Mengutip dari laman Hashmicro, likuidasi wajib merupakan fase kritis yang terjadi saat pembubaran suatu perusahaan menjadi tak terhindarkan. Dalam situasi ini, perusahaan tidak memiliki kemampuan untuk menjalankan tindakan hukum lain, selain terlibat dalam proses likuidasi. Pemicu umumnya adalah kegagalan perusahaan dalam melunasi utangnya. Pihak kreditor memiliki hak untuk mengajukan petisi penutupan, yang kemudian memerlukan persetujuan dari perusahaan, pemegang saham, dan penerima resmi.

2. Likuidasi Sementara

Likuidasi sementara muncul sebagai respons, terhadap pelanggaran hukum oleh perusahaan atau adanya risiko terhadap asetnya. Langkah ini melibatkan penunjukan likuidator yang bertugas menjaga, dan melindungi aset perusahaan hingga sidang petisi digelar. Selain sebagai tindakan preventif, ini juga memberikan waktu bagi pihak terlibat untuk mempertimbangkan pilihan dengan cermat.

3. Likuidasi Sukarela

Proses likuidasi sukarela melibatkan kesepakatan tanpa melalui petisi. Kreditor dengan suara mayoritas minimal 75% harus menyetujui langkah ini, yang juga memerlukan persetujuan dewan perusahaan, direktur, dan pemegang saham. Keputusan ini seringkali diambil ketika perusahaan tidak lagi mampu menjalankan bisnis secara efektif, dan keberlanjutan bisnisnya akan semakin merugikan.

Contoh Proses Likuidasi

Likuidasi tidak selalu terjadi sebagai akibat kebangkrutan. Bahkan dalam banyak kasus, perusahaan memilih menutup operasionalnya karena faktor seperti penggabungan dengan perusahaan lain atau restrukturisasi.
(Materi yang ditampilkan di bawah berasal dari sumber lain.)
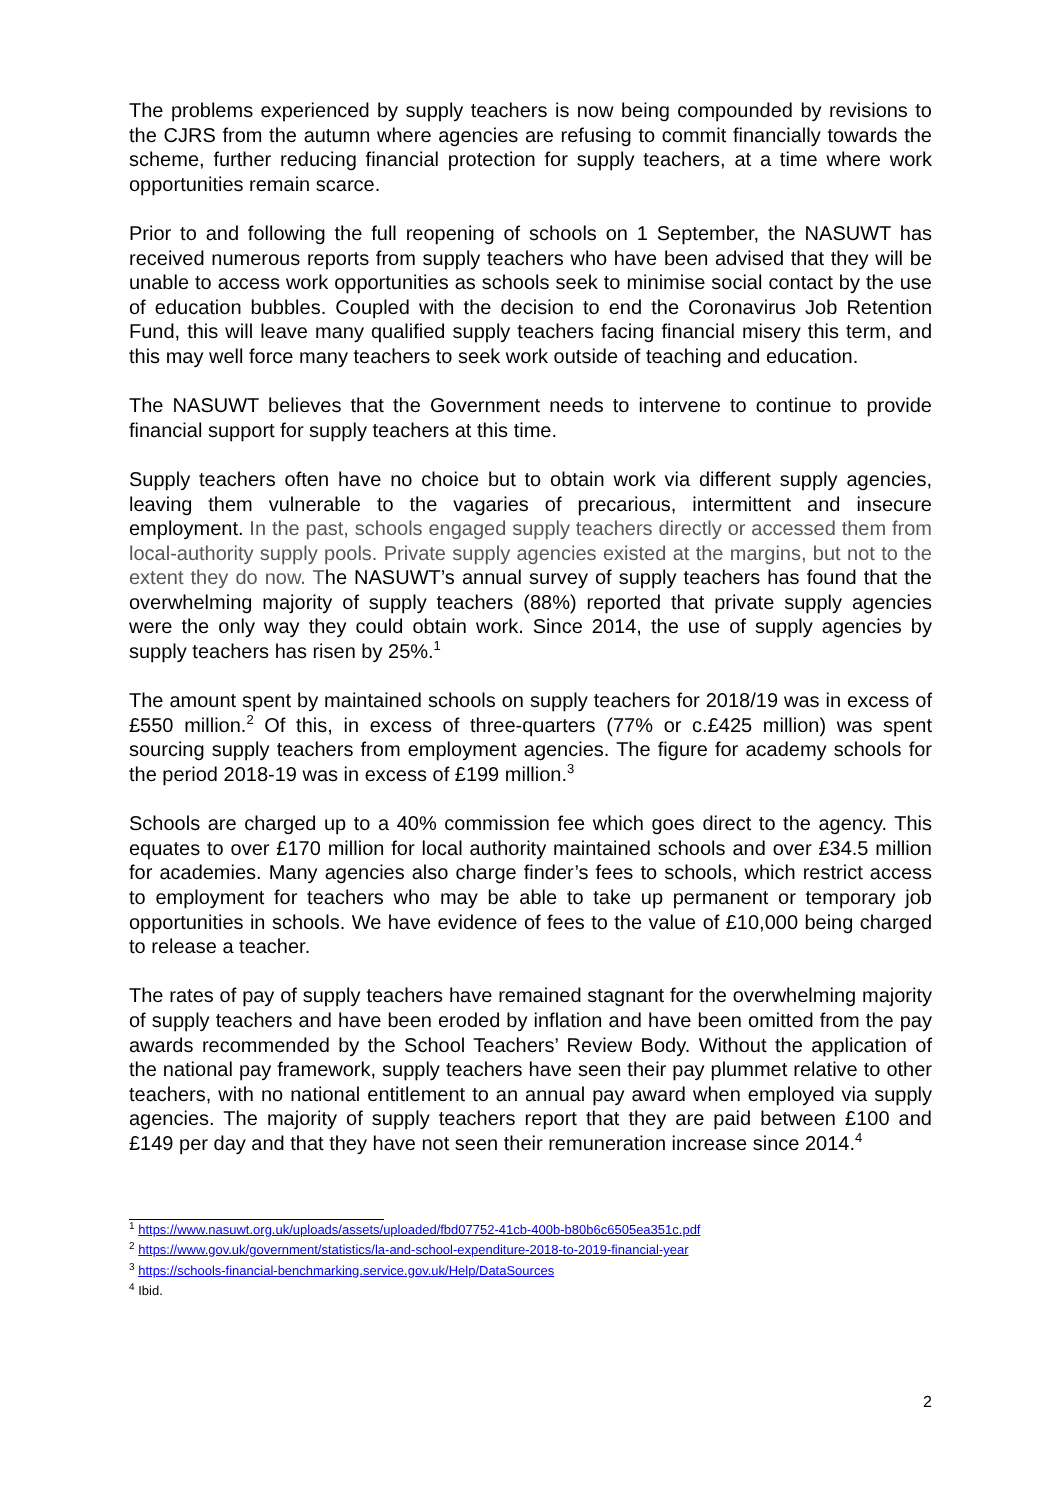The problems experienced by supply teachers is now being compounded by revisions to the CJRS from the autumn where agencies are refusing to commit financially towards the scheme, further reducing financial protection for supply teachers, at a time where work opportunities remain scarce.
Prior to and following the full reopening of schools on 1 September, the NASUWT has received numerous reports from supply teachers who have been advised that they will be unable to access work opportunities as schools seek to minimise social contact by the use of education bubbles. Coupled with the decision to end the Coronavirus Job Retention Fund, this will leave many qualified supply teachers facing financial misery this term, and this may well force many teachers to seek work outside of teaching and education.
The NASUWT believes that the Government needs to intervene to continue to provide financial support for supply teachers at this time.
Supply teachers often have no choice but to obtain work via different supply agencies, leaving them vulnerable to the vagaries of precarious, intermittent and insecure employment. In the past, schools engaged supply teachers directly or accessed them from local-authority supply pools. Private supply agencies existed at the margins, but not to the extent they do now. The NASUWT’s annual survey of supply teachers has found that the overwhelming majority of supply teachers (88%) reported that private supply agencies were the only way they could obtain work. Since 2014, the use of supply agencies by supply teachers has risen by 25%.<sup>1</sup>
The amount spent by maintained schools on supply teachers for 2018/19 was in excess of £550 million.<sup>2</sup> Of this, in excess of three-quarters (77% or c.£425 million) was spent sourcing supply teachers from employment agencies. The figure for academy schools for the period 2018-19 was in excess of £199 million.<sup>3</sup>
Schools are charged up to a 40% commission fee which goes direct to the agency. This equates to over £170 million for local authority maintained schools and over £34.5 million for academies. Many agencies also charge finder’s fees to schools, which restrict access to employment for teachers who may be able to take up permanent or temporary job opportunities in schools. We have evidence of fees to the value of £10,000 being charged to release a teacher.
The rates of pay of supply teachers have remained stagnant for the overwhelming majority of supply teachers and have been eroded by inflation and have been omitted from the pay awards recommended by the School Teachers’ Review Body. Without the application of the national pay framework, supply teachers have seen their pay plummet relative to other teachers, with no national entitlement to an annual pay award when employed via supply agencies. The majority of supply teachers report that they are paid between £100 and £149 per day and that they have not seen their remuneration increase since 2014.<sup>4</sup>
<sup>1</sup> https://www.nasuwt.org.uk/uploads/assets/uploaded/fbd07752-41cb-400b-b80b6c6505ea351c.pdf
<sup>2</sup> https://www.gov.uk/government/statistics/la-and-school-expenditure-2018-to-2019-financial-year
<sup>3</sup> https://schools-financial-benchmarking.service.gov.uk/Help/DataSources
<sup>4</sup> Ibid.
2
Divisi atau perusahaan yang tidak lagi relevan seringkali dihentikan, dan asetnya dijual atau diintegrasikan ke dalam entitas lain. Contoh lainnya adalah dividen likuidasi, di mana perusahaan mengumumkan pembagian dividen kepada pemegang saham tanpa keberadaan saldo laba. Berikut beberapa perusahaan BUMN yang pernah mengalami likuidasi diantaranya:

  1. PT PLN BatubaraPT Industri Gelas (Persero)
  2. PT Merpati Nusantara Airlines (Persero)
  3. PT Kertas Leces (Persero)
  4. PT Istaka Karya (Persero)
  5. PT Kertas Kraft Aceh (Persero)
  6. PT Industri Sandang Nusantara (Persero)
  7. PT Pembiayaan Armada Niaga Nasional (Persero)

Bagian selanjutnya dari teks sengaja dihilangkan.